Needless to say, I created a sample of work to share with the entrepreneur so she could see how I envisioned her brand and spoke about it. I would say it took me 2.5 hours when all was said and done. This was after my FT gig, dinner, chores and putting the baby down. However, and there's a catch, the scope of work we discussed required a minimum of 10 hours per week outside my FT job. Willing to do it - yes! Would sacrifices have to be made - absolutely and besides, it was a trial so what was the worst that could happen?

It went something like this...I was owed deliverables that I did not receive but never felt stressed to perform because I was confident in my work. Upon deadline day, I received an email from my potential client asking where my work was. No problem - just putting the finishing touches on. At this point, I felt it was in the bag...we kicked it off well and she wanted my work ASAP. I felt good. My bad! I emailed a PDF over to her and all was quiet for about 24 hours. I emailed to confirm receipt and she responded that she wanted me to send over my work in a text format so that "she could edit it as she saw fit and publish." Oh...and one other thing, not only was she demanding my work with not so much as a please or thank you...she spelled my name wrong. Pet peeve much? Come on - we were going to work together!?! Did I mention there was no compensation involved for this piece?

I called her and asked where we stood for the future and how she felt about my pricing. I was brushed off and told that sometimes you just have to do work for FREE and that she would get back to me later in the week since she had other candidates to consider that were cheaper than I. Yeah, those are called college interns. Bare in mind that I was willing, able and had vocalized that I would negotiate...heavily. Just bring something...anything to the table.

Guess what I did? Well, I was rubbed wrong. I felt we were getting off on the wrong footing and by the way, my name is spelled "Johanna". I didn't say any of this though.
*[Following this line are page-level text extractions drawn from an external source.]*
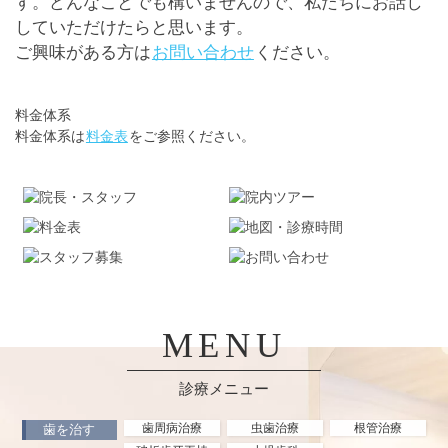
す。どんなことでも構いませんので、私たちにお話し
していただけたらと思います。
ご興味がある方は
お問い合わせ
ください。
料金体系
料金体系は
料金表
をご参照ください。
MENU
診療メニュー
歯周病治療
虫歯治療
根管治療
歯を治す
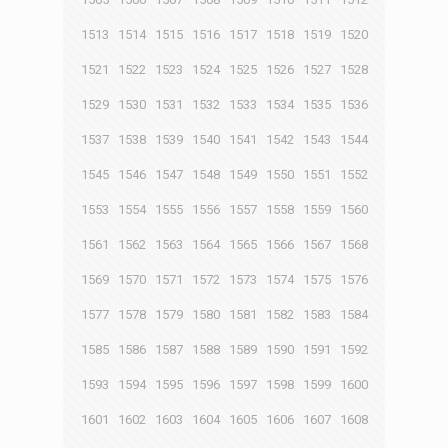
1513
1514
1515
1516
1517
1518
1519
1520
1521
1522
1523
1524
1525
1526
1527
1528
1529
1530
1531
1532
1533
1534
1535
1536
1537
1538
1539
1540
1541
1542
1543
1544
1545
1546
1547
1548
1549
1550
1551
1552
1553
1554
1555
1556
1557
1558
1559
1560
1561
1562
1563
1564
1565
1566
1567
1568
1569
1570
1571
1572
1573
1574
1575
1576
1577
1578
1579
1580
1581
1582
1583
1584
1585
1586
1587
1588
1589
1590
1591
1592
1593
1594
1595
1596
1597
1598
1599
1600
1601
1602
1603
1604
1605
1606
1607
1608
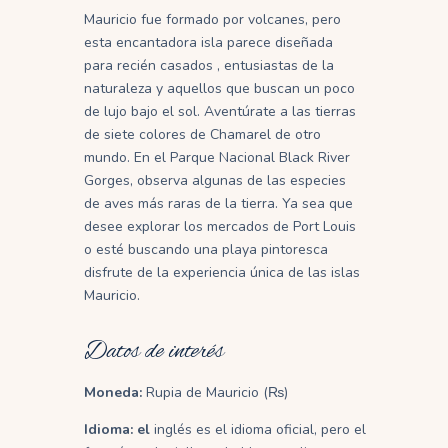
Mauricio fue formado por volcanes, pero
esta encantadora isla parece diseñada
para recién casados , entusiastas de la
naturaleza y aquellos que buscan un poco
de lujo bajo el sol. Aventúrate a las tierras
de siete colores de Chamarel de otro
mundo. En el Parque Nacional Black River
Gorges, observa algunas de las especies
de aves más raras de la tierra. Ya sea que
desee explorar los mercados de Port Louis
o esté buscando una playa pintoresca
disfrute de la experiencia única de las islas
Mauricio.
Datos de interés
Moneda:
Rupia de Mauricio (₨)
Idioma: el
inglés es el idioma oficial, pero el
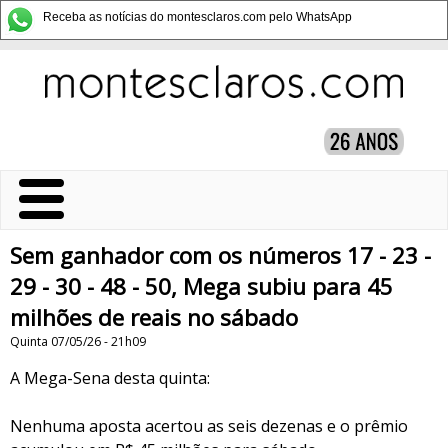
Receba as notícias do montesclaros.com pelo WhatsApp
Sem ganhador com os números 17 - 23 -
29 - 30 - 48 - 50, Mega subiu para 45
milhões de reais no sábado
Quinta 07/05/26 - 21h09
A Mega-Sena desta quinta:
Nenhuma aposta acertou as seis dezenas e o prêmio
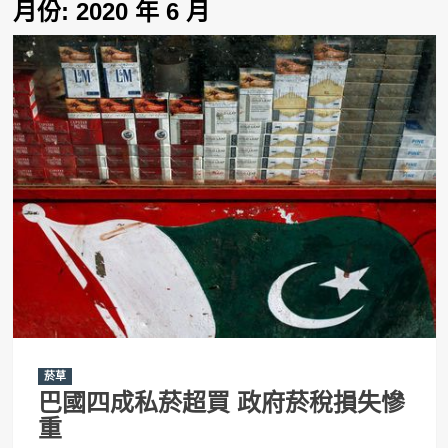
月份:
2020 年 6 月
菸草
巴國四成私菸超買 政府菸稅損失慘
重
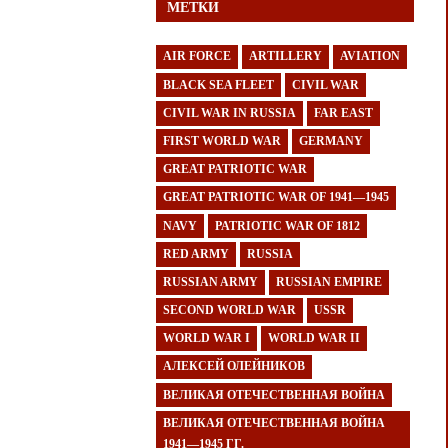
МЕТКИ
AIR FORCE
ARTILLERY
AVIATION
BLACK SEA FLEET
CIVIL WAR
CIVIL WAR IN RUSSIA
FAR EAST
FIRST WORLD WAR
GERMANY
GREAT PATRIOTIC WAR
GREAT PATRIOTIC WAR OF 1941—1945
NAVY
PATRIOTIC WAR OF 1812
RED ARMY
RUSSIA
RUSSIAN ARMY
RUSSIAN EMPIRE
SECOND WORLD WAR
USSR
WORLD WAR I
WORLD WAR II
АЛЕКСЕЙ ОЛЕЙНИКОВ
ВЕЛИКАЯ ОТЕЧЕСТВЕННАЯ ВОЙНА
ВЕЛИКАЯ ОТЕЧЕСТВЕННАЯ ВОЙНА
1941—1945 ГГ.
Instead, I wrote a short but sweet email explaining that "my instincts said this was not a good fit for either of us but thank you so much for the opportunity - best of luck in the future. Sincerely, Johanna". And I meant it.

The learning:
Knowing your self worth is so important and you can't be afraid to ask for what you deserve. After all, I was sharing my intellectual property. With all due respect to all readers of this blog, I am 34, not 20 and I did graduate as a double major from a Big Ten university with a degree in Journalism and English. I am not near perfect or writing Pulitzer's but I can write a good bit. I know this. And with almost 10 years of writing and working for my clients...I still feel confident in my skills. I know I'm not a novelist but writing I got! And so, no freelance gig but for the better, I suppose.

Your turn:
Have you been in a similar predicament where you were told you were too expensive and treated as entry level?

How did you handle it?

How do you think I handled it?

Is it better to sell your self short for more experience or dig your heels in and wait for the right fit?

Love to hear...and thanks for reading!